4. ALS, Motor Neuron Disease, and muscle diseases can look like motor CIDP or nerve and muscle junction 
5. Chronic immune sensory polyradiculopathy (CISP): has regular nerve conduction studies and imbalance with blocking and there is no other kind of contributing source of vitamin deficiency, hereditary, or toxin which can be a mimic of sensory CIDP 
6. Paranodopathy: affects 10% of patients who are misdiagnosed with CIDP, where antibodies attack the paranode and the node at the site which affects nerve transition that could result in a block to that connection, looks like typical numbness and weakness affecting both arms and legs 
   1. Neurofacin-155 (NF155) and Anti-Cortactin-Associated Protein (CASPR) are essential proteins for functioning of nerve impulses along myelinated axons and proper functioning of nerve conduction. 
   2. The disruptions of NF155 proteins are common for younger patients and cause more tremors, imbalance (ataxia) sometimes nephrotic syndrome (kidney disease) 
   3. The disruptions of CASPR proteins affects motor involvement causing weakness where the core of the nerve is affected 
7. Pan-Neurofascin condition: People get very weak, experience sensory changes, and are almost immediately paralyzed. They typically respond to b-cell depletion such as rituximab (which takes longer to treat especially since it does not respond to IVIg). Rituximab is one of the first treatments for conditions that IVIg cannot help with. Yet, it has a 40% efficacy rate, so some people opt out of taking it. Disclaimer: Significant nerve damage is harder to reverse! 
8. Special case: CANOMAD syndrome can be a mimic of GBS or CIDP because it can affect eye movement, it changes the coding of the nerves resulting in abnormal nerve conductions and imbalanced neuropathy. It can mimic both because it deals with monoclonal protein, IG PA proteins, cold glutens, and other antibodies.

Are there unknown variants that one can have, or could it be a combination of different variants? 

• There are still a lot of unknowns, especially with the lack of testing for GBS and CIDP 
• There is a spectrum of peripheral neuropathies which are often bucketed together by symptoms to be named a specific variant 

Are variants of GBS and CIDP treated the same? 

• Yes, they are treated the same as typical presentations of GBS or CIDP. 
• IVIG is the typical first line of treatment and with time it will be refined with more understanding if someone has a specific variant. 
• Symptomatic treatment focuses on making sure patient feels comfortable and uses pain management as well as neuropathic pain control drugs. 

How is a nerve conduction procedure performed on one’s eyes? 

• Nerve conduction is not done on the eyes, but doctors perform a blink reflex test. 

What blood work is done in the diagnostic process?
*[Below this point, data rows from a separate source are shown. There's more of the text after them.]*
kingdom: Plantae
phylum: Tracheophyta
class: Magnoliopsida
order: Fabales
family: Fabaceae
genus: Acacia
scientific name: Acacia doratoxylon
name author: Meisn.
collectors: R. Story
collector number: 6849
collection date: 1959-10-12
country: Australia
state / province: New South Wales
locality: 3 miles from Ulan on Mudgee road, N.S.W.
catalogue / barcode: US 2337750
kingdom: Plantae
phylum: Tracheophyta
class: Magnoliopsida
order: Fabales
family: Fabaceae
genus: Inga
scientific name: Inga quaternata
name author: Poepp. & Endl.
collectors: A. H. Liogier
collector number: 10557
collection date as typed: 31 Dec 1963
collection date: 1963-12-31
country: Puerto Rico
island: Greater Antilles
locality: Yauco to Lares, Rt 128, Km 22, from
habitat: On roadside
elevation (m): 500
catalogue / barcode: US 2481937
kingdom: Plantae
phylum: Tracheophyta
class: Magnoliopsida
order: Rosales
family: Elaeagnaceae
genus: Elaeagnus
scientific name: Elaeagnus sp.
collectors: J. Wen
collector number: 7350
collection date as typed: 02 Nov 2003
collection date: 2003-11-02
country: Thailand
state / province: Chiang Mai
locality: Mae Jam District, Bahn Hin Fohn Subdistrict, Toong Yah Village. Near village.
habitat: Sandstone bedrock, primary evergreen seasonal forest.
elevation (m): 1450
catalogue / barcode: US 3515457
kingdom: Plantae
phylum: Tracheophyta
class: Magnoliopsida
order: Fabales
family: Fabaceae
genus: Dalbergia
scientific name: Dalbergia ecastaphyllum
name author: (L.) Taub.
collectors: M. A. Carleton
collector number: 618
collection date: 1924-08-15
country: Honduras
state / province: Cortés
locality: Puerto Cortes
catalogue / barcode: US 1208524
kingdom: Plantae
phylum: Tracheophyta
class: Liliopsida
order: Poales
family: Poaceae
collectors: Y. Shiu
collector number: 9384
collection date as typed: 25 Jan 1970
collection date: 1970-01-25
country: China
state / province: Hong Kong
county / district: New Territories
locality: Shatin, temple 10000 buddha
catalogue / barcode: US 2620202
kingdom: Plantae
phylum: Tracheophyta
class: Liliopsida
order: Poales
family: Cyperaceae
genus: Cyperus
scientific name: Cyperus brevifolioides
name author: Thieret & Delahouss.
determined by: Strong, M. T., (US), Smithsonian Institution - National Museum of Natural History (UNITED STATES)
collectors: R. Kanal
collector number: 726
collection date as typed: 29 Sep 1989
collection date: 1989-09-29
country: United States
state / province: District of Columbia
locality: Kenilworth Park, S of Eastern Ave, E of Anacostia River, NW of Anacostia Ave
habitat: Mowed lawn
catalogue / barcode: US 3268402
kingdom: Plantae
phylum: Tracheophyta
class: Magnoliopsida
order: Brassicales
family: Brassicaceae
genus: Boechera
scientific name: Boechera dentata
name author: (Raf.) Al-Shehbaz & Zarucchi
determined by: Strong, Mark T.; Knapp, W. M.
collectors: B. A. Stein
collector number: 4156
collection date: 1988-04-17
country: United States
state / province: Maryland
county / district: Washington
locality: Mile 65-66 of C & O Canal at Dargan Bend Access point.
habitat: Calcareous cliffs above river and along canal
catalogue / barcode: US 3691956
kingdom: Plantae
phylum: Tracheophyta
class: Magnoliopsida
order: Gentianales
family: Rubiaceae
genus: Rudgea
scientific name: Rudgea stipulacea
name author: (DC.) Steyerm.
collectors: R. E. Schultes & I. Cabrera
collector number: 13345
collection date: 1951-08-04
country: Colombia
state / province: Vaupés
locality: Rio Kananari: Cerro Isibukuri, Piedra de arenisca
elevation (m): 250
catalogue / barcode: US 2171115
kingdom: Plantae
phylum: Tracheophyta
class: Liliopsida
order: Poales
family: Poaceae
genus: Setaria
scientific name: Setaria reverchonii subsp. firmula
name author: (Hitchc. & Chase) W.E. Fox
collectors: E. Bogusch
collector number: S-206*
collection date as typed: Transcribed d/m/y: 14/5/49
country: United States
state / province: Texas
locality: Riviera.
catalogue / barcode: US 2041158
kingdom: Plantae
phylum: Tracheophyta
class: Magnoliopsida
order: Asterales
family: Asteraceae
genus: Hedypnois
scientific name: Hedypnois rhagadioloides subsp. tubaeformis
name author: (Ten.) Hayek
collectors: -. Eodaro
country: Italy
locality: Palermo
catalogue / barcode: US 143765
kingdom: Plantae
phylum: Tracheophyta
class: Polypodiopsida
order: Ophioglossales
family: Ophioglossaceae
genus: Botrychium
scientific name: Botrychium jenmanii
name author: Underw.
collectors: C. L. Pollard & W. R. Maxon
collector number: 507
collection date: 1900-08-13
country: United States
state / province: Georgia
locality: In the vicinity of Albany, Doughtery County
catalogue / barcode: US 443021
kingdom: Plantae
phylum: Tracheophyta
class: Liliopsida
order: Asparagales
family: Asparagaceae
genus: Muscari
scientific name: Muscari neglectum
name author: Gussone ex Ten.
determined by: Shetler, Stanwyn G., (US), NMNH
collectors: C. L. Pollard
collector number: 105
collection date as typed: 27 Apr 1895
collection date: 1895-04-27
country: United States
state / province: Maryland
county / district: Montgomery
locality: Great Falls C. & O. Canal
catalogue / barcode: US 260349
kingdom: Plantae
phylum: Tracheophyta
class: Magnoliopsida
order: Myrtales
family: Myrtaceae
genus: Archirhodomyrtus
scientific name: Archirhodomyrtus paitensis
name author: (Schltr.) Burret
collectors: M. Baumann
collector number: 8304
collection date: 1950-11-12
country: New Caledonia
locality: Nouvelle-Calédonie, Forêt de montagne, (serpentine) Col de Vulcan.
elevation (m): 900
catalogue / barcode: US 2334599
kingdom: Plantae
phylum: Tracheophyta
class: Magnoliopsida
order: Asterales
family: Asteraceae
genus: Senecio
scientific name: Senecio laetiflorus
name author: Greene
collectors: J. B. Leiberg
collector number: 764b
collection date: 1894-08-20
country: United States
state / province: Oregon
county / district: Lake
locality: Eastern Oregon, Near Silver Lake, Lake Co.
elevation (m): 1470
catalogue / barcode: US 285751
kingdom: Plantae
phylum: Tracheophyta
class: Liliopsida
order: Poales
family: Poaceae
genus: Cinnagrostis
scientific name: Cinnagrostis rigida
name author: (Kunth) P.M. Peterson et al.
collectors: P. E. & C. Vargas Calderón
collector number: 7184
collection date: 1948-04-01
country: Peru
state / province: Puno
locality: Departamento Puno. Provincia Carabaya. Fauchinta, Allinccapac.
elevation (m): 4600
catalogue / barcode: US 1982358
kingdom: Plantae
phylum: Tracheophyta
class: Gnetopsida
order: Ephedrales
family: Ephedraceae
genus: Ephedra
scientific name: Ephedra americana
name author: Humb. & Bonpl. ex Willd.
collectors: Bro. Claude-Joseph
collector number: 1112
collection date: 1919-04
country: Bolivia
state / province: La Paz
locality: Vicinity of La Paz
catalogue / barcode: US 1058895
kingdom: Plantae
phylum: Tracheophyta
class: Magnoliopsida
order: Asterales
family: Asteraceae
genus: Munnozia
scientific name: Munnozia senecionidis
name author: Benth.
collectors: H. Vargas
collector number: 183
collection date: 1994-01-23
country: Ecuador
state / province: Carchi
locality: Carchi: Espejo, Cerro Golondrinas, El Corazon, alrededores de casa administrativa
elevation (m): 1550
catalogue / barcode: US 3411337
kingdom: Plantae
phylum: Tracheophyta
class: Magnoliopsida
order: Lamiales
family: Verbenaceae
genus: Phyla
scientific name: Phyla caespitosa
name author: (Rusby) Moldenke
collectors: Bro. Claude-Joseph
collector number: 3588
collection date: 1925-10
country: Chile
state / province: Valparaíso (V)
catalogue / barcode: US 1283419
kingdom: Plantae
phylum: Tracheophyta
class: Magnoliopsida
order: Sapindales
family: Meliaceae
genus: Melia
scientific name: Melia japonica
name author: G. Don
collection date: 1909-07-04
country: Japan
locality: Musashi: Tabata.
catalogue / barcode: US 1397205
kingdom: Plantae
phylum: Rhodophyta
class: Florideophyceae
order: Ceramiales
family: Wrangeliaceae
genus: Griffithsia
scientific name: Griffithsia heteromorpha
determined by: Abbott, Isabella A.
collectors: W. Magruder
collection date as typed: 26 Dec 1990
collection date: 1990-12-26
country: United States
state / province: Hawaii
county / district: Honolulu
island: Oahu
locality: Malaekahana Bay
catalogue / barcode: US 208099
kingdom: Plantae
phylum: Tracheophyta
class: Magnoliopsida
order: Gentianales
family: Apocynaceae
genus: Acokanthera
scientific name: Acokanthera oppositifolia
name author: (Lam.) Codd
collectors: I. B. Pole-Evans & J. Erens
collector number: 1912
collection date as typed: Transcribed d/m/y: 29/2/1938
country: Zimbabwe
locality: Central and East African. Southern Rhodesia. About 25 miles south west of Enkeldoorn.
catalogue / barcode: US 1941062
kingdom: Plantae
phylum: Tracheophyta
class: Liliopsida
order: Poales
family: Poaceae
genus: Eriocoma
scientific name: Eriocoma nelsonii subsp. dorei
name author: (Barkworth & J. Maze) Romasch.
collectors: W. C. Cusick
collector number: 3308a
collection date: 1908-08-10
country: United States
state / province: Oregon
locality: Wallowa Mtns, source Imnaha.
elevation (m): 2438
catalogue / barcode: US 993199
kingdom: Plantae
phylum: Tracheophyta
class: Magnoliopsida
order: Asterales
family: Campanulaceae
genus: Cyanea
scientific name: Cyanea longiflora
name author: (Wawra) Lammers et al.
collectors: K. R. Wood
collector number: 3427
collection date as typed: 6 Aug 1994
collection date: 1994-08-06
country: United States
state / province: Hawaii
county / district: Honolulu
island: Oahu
Once IG is started, do you continue the blood work? 

• Blood Work is performed to check for serum protein electrophoresis and immuno-fixation serum free light chains to rule out mimics and variants.
• Rechecks are not necessary unless there is a lack of response to treatments like IVIG.  

Is there a way to identify a mimic?

• Plasmapheresis or plasma exchange can indicate if a condition is a mimic because it works mostly for typical CIDP and GBS. It is not suitable for maintenance treatments because it involves puncturing veins that limit patient’s access. In addition, plasmapheresis has its own risks with peripheral access without a central line.